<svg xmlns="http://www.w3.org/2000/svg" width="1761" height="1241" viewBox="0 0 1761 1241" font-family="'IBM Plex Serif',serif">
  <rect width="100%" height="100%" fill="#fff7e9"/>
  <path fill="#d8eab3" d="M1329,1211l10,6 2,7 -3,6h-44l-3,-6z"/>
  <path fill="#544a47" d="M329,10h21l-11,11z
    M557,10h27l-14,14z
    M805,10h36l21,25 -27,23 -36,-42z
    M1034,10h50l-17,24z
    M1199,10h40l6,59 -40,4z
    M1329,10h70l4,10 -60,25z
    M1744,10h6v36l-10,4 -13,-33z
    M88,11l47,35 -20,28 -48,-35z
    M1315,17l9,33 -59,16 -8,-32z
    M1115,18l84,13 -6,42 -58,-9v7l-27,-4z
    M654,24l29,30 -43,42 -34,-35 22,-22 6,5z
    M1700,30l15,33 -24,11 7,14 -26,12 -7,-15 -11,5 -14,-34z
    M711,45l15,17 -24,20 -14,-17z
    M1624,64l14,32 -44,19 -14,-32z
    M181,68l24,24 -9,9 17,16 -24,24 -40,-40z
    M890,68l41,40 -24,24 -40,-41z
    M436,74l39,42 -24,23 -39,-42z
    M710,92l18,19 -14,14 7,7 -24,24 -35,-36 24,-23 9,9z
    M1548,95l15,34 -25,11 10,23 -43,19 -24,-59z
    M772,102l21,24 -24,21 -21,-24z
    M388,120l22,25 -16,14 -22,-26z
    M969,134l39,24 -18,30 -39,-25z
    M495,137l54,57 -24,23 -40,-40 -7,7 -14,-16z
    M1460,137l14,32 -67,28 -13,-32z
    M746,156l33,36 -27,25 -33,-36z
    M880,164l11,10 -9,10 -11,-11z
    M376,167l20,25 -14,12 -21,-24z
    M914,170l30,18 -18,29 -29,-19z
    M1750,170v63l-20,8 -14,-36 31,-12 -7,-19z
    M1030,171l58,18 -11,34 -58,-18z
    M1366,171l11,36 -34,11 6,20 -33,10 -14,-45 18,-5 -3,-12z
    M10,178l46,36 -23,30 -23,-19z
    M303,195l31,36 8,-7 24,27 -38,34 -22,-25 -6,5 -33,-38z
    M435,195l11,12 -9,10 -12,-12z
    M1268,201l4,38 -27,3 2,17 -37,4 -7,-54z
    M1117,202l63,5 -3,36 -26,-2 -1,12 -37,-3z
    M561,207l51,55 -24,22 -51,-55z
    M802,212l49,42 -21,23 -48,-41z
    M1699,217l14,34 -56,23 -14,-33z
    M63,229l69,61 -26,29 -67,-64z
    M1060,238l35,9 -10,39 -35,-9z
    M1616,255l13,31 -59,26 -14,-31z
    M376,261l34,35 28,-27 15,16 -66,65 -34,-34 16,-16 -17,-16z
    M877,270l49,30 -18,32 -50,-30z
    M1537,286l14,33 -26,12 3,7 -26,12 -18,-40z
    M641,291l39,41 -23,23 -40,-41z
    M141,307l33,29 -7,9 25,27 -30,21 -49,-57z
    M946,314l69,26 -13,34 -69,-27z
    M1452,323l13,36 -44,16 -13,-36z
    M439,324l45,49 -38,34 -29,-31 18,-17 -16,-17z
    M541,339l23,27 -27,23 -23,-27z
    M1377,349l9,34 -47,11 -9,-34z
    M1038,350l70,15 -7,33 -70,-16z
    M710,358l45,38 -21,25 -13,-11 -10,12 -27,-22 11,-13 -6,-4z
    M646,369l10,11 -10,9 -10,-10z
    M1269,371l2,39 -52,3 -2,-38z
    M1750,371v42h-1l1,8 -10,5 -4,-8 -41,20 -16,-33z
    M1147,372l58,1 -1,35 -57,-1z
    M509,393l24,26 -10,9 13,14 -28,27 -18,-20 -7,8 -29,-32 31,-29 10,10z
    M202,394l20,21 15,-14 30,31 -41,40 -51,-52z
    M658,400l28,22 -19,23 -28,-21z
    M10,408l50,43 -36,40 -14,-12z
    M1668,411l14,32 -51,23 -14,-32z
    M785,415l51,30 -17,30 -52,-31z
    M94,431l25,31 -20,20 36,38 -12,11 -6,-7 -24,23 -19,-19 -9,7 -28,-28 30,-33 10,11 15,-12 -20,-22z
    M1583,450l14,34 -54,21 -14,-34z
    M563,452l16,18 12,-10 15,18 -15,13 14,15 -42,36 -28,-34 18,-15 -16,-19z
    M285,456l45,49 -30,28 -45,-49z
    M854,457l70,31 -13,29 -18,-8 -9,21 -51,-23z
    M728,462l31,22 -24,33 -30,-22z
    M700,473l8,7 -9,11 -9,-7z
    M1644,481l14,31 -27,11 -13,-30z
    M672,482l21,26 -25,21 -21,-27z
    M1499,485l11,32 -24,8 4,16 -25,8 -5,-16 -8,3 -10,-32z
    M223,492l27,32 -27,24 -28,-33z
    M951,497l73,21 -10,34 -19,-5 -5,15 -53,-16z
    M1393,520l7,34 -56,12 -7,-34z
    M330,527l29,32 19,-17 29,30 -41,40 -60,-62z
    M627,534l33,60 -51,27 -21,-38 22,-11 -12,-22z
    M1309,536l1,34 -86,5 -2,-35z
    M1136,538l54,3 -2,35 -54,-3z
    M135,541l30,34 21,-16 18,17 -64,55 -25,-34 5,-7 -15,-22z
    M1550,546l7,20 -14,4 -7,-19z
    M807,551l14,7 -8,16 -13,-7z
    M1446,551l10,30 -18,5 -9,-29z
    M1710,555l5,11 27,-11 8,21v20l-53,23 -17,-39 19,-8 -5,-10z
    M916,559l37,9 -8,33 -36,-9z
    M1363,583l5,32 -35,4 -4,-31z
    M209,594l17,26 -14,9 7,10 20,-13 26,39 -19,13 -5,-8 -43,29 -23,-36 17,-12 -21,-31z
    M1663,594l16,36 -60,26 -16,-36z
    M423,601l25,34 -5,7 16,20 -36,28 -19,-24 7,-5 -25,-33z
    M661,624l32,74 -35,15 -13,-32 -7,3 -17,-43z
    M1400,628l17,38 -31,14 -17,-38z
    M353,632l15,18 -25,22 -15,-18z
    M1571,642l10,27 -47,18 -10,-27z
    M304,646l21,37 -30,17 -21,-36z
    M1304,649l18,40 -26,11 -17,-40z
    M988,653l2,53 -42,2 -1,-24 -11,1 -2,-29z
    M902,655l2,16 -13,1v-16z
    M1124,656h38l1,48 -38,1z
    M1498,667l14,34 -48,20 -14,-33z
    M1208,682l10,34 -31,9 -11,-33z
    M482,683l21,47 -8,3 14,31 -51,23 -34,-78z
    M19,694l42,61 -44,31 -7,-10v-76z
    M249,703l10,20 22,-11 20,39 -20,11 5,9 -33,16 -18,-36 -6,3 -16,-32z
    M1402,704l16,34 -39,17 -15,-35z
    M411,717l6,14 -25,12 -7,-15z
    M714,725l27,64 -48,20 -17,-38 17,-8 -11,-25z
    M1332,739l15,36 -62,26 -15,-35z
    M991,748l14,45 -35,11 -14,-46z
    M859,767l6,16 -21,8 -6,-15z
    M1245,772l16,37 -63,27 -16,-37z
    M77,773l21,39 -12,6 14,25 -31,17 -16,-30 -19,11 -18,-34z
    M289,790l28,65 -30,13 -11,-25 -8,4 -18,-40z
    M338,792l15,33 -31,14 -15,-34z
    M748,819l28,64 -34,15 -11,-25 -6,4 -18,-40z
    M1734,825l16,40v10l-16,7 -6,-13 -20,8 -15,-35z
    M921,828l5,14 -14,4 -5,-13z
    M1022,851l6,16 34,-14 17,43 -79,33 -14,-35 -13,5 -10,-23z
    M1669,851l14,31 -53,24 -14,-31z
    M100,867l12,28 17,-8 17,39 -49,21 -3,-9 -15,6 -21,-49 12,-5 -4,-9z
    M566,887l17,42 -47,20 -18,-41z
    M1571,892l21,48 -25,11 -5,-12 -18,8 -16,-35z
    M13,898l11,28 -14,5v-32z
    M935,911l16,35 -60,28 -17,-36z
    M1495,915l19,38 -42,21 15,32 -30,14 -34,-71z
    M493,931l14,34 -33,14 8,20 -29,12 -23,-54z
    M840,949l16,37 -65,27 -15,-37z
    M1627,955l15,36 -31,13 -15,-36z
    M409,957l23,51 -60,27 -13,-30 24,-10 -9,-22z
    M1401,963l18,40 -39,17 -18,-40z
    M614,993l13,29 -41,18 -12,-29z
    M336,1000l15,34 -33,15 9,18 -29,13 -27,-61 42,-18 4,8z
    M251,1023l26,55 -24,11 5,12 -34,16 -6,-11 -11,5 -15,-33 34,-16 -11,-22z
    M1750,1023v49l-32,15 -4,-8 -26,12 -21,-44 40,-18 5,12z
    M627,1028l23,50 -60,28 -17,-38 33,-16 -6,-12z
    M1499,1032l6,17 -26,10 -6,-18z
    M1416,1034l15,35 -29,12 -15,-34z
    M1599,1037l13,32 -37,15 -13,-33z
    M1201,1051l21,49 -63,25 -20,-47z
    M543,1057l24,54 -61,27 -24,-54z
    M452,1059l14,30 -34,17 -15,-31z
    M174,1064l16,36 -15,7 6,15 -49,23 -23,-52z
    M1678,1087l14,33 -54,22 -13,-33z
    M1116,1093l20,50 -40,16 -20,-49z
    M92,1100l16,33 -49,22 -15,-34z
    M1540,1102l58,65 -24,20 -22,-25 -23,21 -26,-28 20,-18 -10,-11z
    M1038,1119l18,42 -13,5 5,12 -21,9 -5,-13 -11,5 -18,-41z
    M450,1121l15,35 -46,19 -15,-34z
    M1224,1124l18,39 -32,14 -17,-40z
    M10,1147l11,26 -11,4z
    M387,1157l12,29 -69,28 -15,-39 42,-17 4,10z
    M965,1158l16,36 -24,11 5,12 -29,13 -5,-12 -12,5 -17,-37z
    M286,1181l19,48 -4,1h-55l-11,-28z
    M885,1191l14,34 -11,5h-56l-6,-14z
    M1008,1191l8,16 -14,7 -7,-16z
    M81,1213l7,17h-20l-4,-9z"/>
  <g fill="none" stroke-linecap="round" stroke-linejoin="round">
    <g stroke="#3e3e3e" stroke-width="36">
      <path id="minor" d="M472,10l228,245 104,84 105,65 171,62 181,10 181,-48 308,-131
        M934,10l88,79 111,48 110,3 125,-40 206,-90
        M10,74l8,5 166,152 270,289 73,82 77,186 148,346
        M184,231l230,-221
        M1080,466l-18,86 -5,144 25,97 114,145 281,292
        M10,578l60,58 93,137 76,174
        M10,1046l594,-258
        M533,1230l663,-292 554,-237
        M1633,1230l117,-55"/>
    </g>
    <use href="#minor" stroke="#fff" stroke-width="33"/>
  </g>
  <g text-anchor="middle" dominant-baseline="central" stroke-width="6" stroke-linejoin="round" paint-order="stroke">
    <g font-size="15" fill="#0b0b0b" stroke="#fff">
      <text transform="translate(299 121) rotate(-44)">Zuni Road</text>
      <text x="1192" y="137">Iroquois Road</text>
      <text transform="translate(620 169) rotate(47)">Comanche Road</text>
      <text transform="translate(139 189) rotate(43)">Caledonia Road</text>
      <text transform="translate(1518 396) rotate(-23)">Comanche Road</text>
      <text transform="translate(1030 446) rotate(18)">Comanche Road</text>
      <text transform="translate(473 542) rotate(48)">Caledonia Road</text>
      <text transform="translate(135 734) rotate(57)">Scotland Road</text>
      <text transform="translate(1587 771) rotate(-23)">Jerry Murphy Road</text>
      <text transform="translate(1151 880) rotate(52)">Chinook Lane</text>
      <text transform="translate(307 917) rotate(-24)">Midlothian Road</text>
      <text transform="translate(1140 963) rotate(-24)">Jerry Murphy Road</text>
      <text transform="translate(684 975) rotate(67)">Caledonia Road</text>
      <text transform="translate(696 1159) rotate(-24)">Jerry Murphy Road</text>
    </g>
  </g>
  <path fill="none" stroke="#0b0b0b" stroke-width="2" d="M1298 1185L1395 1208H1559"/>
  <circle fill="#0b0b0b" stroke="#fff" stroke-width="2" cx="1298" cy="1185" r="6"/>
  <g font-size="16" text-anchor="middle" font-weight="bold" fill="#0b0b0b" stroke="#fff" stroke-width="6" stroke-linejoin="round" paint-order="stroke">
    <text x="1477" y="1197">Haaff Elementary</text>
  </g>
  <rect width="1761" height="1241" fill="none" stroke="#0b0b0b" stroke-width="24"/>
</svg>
◆ ◆ ◆
## Task requirements
Print, without alteration, only the lines above between the one holding "M1366,171l11,36 -34,11 6,20" and the one holding "M135,541l30,34 21,-16 18,17", inclusive.

## Solution for this exercise
    M1366,171l11,36 -34,11 6,20 -33,10 -14,-45 18,-5 -3,-12z
    M10,178l46,36 -23,30 -23,-19z
    M303,195l31,36 8,-7 24,27 -38,34 -22,-25 -6,5 -33,-38z
    M435,195l11,12 -9,10 -12,-12z
    M1268,201l4,38 -27,3 2,17 -37,4 -7,-54z
    M1117,202l63,5 -3,36 -26,-2 -1,12 -37,-3z
    M561,207l51,55 -24,22 -51,-55z
    M802,212l49,42 -21,23 -48,-41z
    M1699,217l14,34 -56,23 -14,-33z
    M63,229l69,61 -26,29 -67,-64z
    M1060,238l35,9 -10,39 -35,-9z
    M1616,255l13,31 -59,26 -14,-31z
    M376,261l34,35 28,-27 15,16 -66,65 -34,-34 16,-16 -17,-16z
    M877,270l49,30 -18,32 -50,-30z
    M1537,286l14,33 -26,12 3,7 -26,12 -18,-40z
    M641,291l39,41 -23,23 -40,-41z
    M141,307l33,29 -7,9 25,27 -30,21 -49,-57z
    M946,314l69,26 -13,34 -69,-27z
    M1452,323l13,36 -44,16 -13,-36z
    M439,324l45,49 -38,34 -29,-31 18,-17 -16,-17z
    M541,339l23,27 -27,23 -23,-27z
    M1377,349l9,34 -47,11 -9,-34z
    M1038,350l70,15 -7,33 -70,-16z
    M710,358l45,38 -21,25 -13,-11 -10,12 -27,-22 11,-13 -6,-4z
    M646,369l10,11 -10,9 -10,-10z
    M1269,371l2,39 -52,3 -2,-38z
    M1750,371v42h-1l1,8 -10,5 -4,-8 -41,20 -16,-33z
    M1147,372l58,1 -1,35 -57,-1z
    M509,393l24,26 -10,9 13,14 -28,27 -18,-20 -7,8 -29,-32 31,-29 10,10z
    M202,394l20,21 15,-14 30,31 -41,40 -51,-52z
    M658,400l28,22 -19,23 -28,-21z
    M10,408l50,43 -36,40 -14,-12z
    M1668,411l14,32 -51,23 -14,-32z
    M785,415l51,30 -17,30 -52,-31z
    M94,431l25,31 -20,20 36,38 -12,11 -6,-7 -24,23 -19,-19 -9,7 -28,-28 30,-33 10,11 15,-12 -20,-22z
    M1583,450l14,34 -54,21 -14,-34z
    M563,452l16,18 12,-10 15,18 -15,13 14,15 -42,36 -28,-34 18,-15 -16,-19z
    M285,456l45,49 -30,28 -45,-49z
    M854,457l70,31 -13,29 -18,-8 -9,21 -51,-23z
    M728,462l31,22 -24,33 -30,-22z
    M700,473l8,7 -9,11 -9,-7z
    M1644,481l14,31 -27,11 -13,-30z
    M672,482l21,26 -25,21 -21,-27z
    M1499,485l11,32 -24,8 4,16 -25,8 -5,-16 -8,3 -10,-32z
    M223,492l27,32 -27,24 -28,-33z
    M951,497l73,21 -10,34 -19,-5 -5,15 -53,-16z
    M1393,520l7,34 -56,12 -7,-34z
    M330,527l29,32 19,-17 29,30 -41,40 -60,-62z
    M627,534l33,60 -51,27 -21,-38 22,-11 -12,-22z
    M1309,536l1,34 -86,5 -2,-35z
    M1136,538l54,3 -2,35 -54,-3z
    M135,541l30,34 21,-16 18,17 -64,55 -25,-34 5,-7 -15,-22z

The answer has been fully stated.